(Work to be completed) Word for word, reproduce every line of the data.

(Data extract)
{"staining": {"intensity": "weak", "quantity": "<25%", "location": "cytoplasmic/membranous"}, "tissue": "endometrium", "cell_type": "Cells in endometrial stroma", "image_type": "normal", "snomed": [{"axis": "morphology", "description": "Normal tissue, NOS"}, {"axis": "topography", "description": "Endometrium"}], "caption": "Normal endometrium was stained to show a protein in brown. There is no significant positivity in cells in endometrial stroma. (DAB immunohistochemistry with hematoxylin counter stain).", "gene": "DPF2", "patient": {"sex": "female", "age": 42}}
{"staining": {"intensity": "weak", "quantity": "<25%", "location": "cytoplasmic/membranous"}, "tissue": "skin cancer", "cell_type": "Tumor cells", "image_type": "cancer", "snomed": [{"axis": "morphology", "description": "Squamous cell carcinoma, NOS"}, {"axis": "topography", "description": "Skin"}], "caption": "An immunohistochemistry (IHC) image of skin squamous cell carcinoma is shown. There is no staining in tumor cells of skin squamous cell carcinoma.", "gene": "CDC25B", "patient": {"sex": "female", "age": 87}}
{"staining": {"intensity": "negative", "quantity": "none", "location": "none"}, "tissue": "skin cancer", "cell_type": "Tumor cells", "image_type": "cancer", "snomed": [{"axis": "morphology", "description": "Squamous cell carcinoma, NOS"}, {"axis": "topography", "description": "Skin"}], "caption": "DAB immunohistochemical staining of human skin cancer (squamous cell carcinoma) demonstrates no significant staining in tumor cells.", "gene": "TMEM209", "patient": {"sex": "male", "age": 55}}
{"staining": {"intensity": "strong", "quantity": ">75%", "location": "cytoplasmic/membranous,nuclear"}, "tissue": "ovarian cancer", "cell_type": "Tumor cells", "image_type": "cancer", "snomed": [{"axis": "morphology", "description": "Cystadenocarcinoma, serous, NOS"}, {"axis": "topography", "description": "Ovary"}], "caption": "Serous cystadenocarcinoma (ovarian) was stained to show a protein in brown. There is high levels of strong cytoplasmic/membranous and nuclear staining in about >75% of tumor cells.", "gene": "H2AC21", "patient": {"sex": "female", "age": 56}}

(Task answer)
{"staining": {"intensity": "weak", "quantity": "<25%", "location": "cytoplasmic/membranous"}, "tissue": "endometrium", "cell_type": "Cells in endometrial stroma", "image_type": "normal", "snomed": [{"axis": "morphology", "description": "Normal tissue, NOS"}, {"axis": "topography", "description": "Endometrium"}], "caption": "Normal endometrium was stained to show a protein in brown. There is no significant positivity in cells in endometrial stroma. (DAB immunohistochemistry with hematoxylin counter stain).", "gene": "DPF2", "patient": {"sex": "female", "age": 42}}
{"staining": {"intensity": "weak", "quantity": "<25%", "location": "cytoplasmic/membranous"}, "tissue": "skin cancer", "cell_type": "Tumor cells", "image_type": "cancer", "snomed": [{"axis": "morphology", "description": "Squamous cell carcinoma, NOS"}, {"axis": "topography", "description": "Skin"}], "caption": "An immunohistochemistry (IHC) image of skin squamous cell carcinoma is shown. There is no staining in tumor cells of skin squamous cell carcinoma.", "gene": "CDC25B", "patient": {"sex": "female", "age": 87}}
{"staining": {"intensity": "negative", "quantity": "none", "location": "none"}, "tissue": "skin cancer", "cell_type": "Tumor cells", "image_type": "cancer", "snomed": [{"axis": "morphology", "description": "Squamous cell carcinoma, NOS"}, {"axis": "topography", "description": "Skin"}], "caption": "DAB immunohistochemical staining of human skin cancer (squamous cell carcinoma) demonstrates no significant staining in tumor cells.", "gene": "TMEM209", "patient": {"sex": "male", "age": 55}}
{"staining": {"intensity": "strong", "quantity": ">75%", "location": "cytoplasmic/membranous,nuclear"}, "tissue": "ovarian cancer", "cell_type": "Tumor cells", "image_type": "cancer", "snomed": [{"axis": "morphology", "description": "Cystadenocarcinoma, serous, NOS"}, {"axis": "topography", "description": "Ovary"}], "caption": "Serous cystadenocarcinoma (ovarian) was stained to show a protein in brown. There is high levels of strong cytoplasmic/membranous and nuclear staining in about >75% of tumor cells.", "gene": "H2AC21", "patient": {"sex": "female", "age": 56}}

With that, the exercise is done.